How to Estimate the Number of Heroku web Dynos

Last week I had a class on Introduction to Operations Management at Cousera.org ( https://class.coursera.org/course/operations ). Being an engineer with operations research background, that would sound silly to hope that something there would help me being a better devops, but when I least expected, there it was sound and clear, the waiting models.

I vaguely remembered about Markov chains, M/M/1 queues, that once in my life I used to justify a SLA for a quote.

The problem with the graphs at NewRelic is that it´s not clear how to calculate and justify the number of dynos on a Heroku app using those figures.

It turns out it´s simple to calculate the number of dynos simply by establishing a baseline to the maximum time you can afford to make your requests wait!

First and foremost the number of workers should be the minimum that attends this simple rule:

u = FLOW RATE / CAPACITY < 100%

where FLOW RATE can be inferred in a NewRelic by requests per minute
and CAPACITY is the number of workers ( w ) multiplied by the average time to serve a request (p - also inferred in NewRelic )

u = target RPM / ( w * avg response time)

( Pure common sense but many times I was getting it wrong, having just newrelic´s Apdex and response times as parameter for setting the number of workers ) .
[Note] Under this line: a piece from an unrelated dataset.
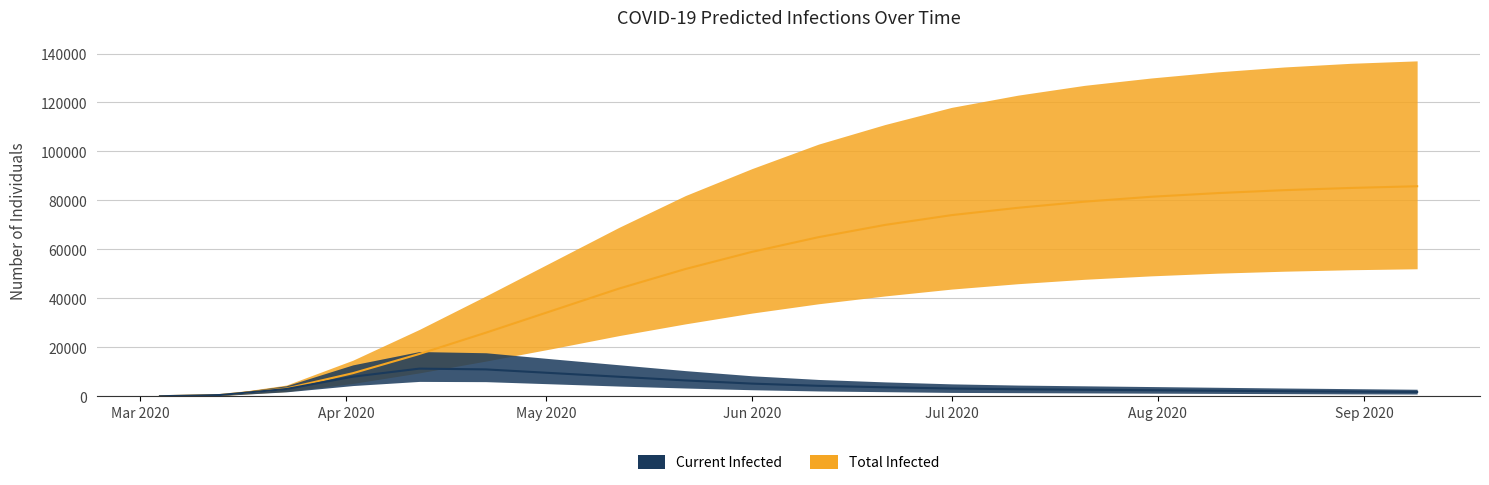

Is it true that predicted_total_infected_lower equals 17427 at 14?

False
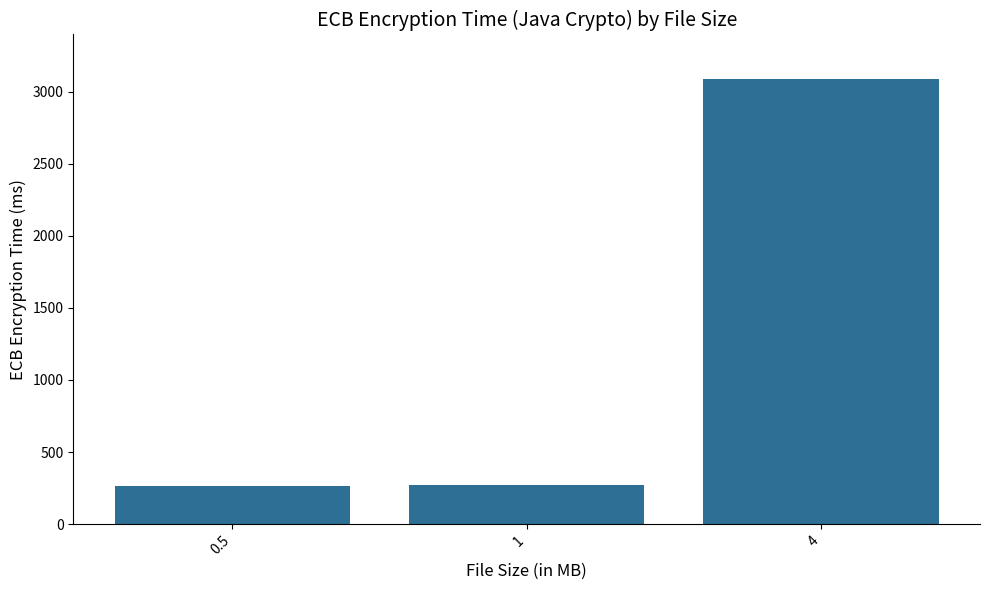

Which has a higher value, 4 or 1?

4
Well, that being said, let´s minimize the Time on queue Tq with the formula below:

Tq = p/m * u / (1-u) * (CVa2 + CVp2)/2

Lets look at the first part ( p/m ), It´s just the process time divided by the number of workers, which divide the load.

The second parameter tends to infinit with values of utilization close to 100%, which sounds intuitive.

And the third parameter is the normalized variance of the process time and the interval between arrivals ( 1/throughput ). For the sake of simplicity, lets assume this parcel is equal to 1, but you can get approximately this figure on NewRelic or even calculate like I did by ETL´ ing the webserver access log.

Put this formula on Excel and what you get is the Time on queue depending on the number of workers you put on the formula.

I found this very enlightening and a very rational way to trigger more dynos at my application and not being blamed for being too conservative.

Maybe this can turn into an autoscaler gem sometime soon.